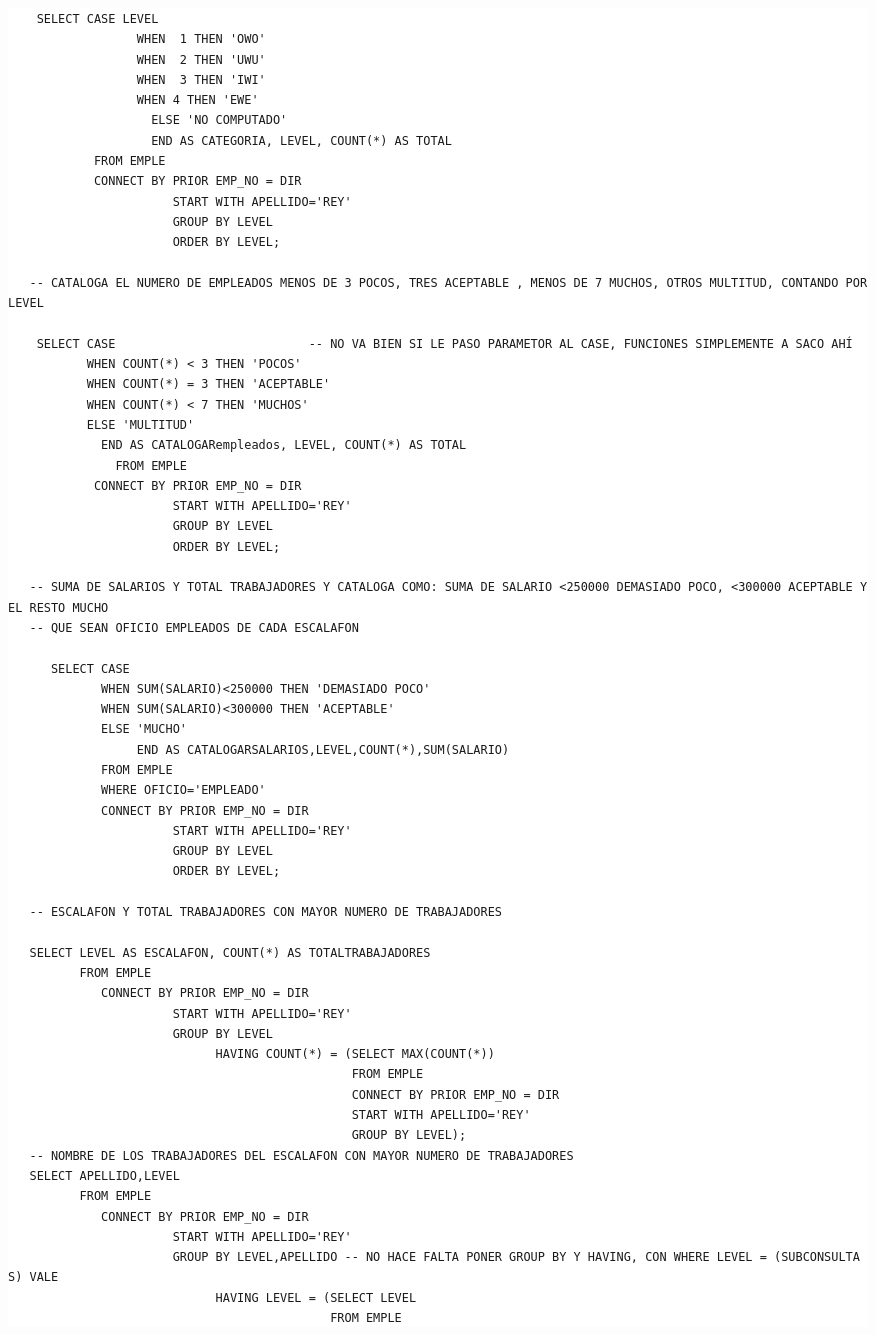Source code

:         SELECT CASE LEVEL
                      WHEN  1 THEN 'OWO'
                      WHEN  2 THEN 'UWU'
                      WHEN  3 THEN 'IWI'
                      WHEN 4 THEN 'EWE'
                        ELSE 'NO COMPUTADO'
                        END AS CATEGORIA, LEVEL, COUNT(*) AS TOTAL
                FROM EMPLE
                CONNECT BY PRIOR EMP_NO = DIR
                           START WITH APELLIDO='REY'
                           GROUP BY LEVEL
                           ORDER BY LEVEL;
                           
       -- CATALOGA EL NUMERO DE EMPLEADOS MENOS DE 3 POCOS, TRES ACEPTABLE , MENOS DE 7 MUCHOS, OTROS MULTITUD, CONTANDO POR LEVEL
       
        SELECT CASE                           -- NO VA BIEN SI LE PASO PARAMETOR AL CASE, FUNCIONES SIMPLEMENTE A SACO AHÍ 
               WHEN COUNT(*) < 3 THEN 'POCOS'
               WHEN COUNT(*) = 3 THEN 'ACEPTABLE'
               WHEN COUNT(*) < 7 THEN 'MUCHOS' 
               ELSE 'MULTITUD'
                 END AS CATALOGARempleados, LEVEL, COUNT(*) AS TOTAL
                   FROM EMPLE
                CONNECT BY PRIOR EMP_NO = DIR
                           START WITH APELLIDO='REY'
                           GROUP BY LEVEL
                           ORDER BY LEVEL;
                           
       -- SUMA DE SALARIOS Y TOTAL TRABAJADORES Y CATALOGA COMO: SUMA DE SALARIO <250000 DEMASIADO POCO, <300000 ACEPTABLE Y EL RESTO MUCHO
       -- QUE SEAN OFICIO EMPLEADOS DE CADA ESCALAFON 
       
          SELECT CASE 
                 WHEN SUM(SALARIO)<250000 THEN 'DEMASIADO POCO'
                 WHEN SUM(SALARIO)<300000 THEN 'ACEPTABLE'
                 ELSE 'MUCHO'
                      END AS CATALOGARSALARIOS,LEVEL,COUNT(*),SUM(SALARIO)
                 FROM EMPLE 
                 WHERE OFICIO='EMPLEADO'
                 CONNECT BY PRIOR EMP_NO = DIR
                           START WITH APELLIDO='REY'
                           GROUP BY LEVEL
                           ORDER BY LEVEL;
                           
       -- ESCALAFON Y TOTAL TRABAJADORES CON MAYOR NUMERO DE TRABAJADORES
       
       SELECT LEVEL AS ESCALAFON, COUNT(*) AS TOTALTRABAJADORES
              FROM EMPLE 
                 CONNECT BY PRIOR EMP_NO = DIR
                           START WITH APELLIDO='REY'
                           GROUP BY LEVEL
                                 HAVING COUNT(*) = (SELECT MAX(COUNT(*))
                                                    FROM EMPLE 
                                                    CONNECT BY PRIOR EMP_NO = DIR
                                                    START WITH APELLIDO='REY'
                                                    GROUP BY LEVEL);
       -- NOMBRE DE LOS TRABAJADORES DEL ESCALAFON CON MAYOR NUMERO DE TRABAJADORES 
       SELECT APELLIDO,LEVEL
              FROM EMPLE 
                 CONNECT BY PRIOR EMP_NO = DIR
                           START WITH APELLIDO='REY'
                           GROUP BY LEVEL,APELLIDO -- NO HACE FALTA PONER GROUP BY Y HAVING, CON WHERE LEVEL = (SUBCONSULTAS) VALE 
                                 HAVING LEVEL = (SELECT LEVEL 
                                                 FROM EMPLE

▶ [Problem requirements] From the entries, count the lines that hold the string "HAVING". Nothing but the number is needed.

▶ [Your solution] 3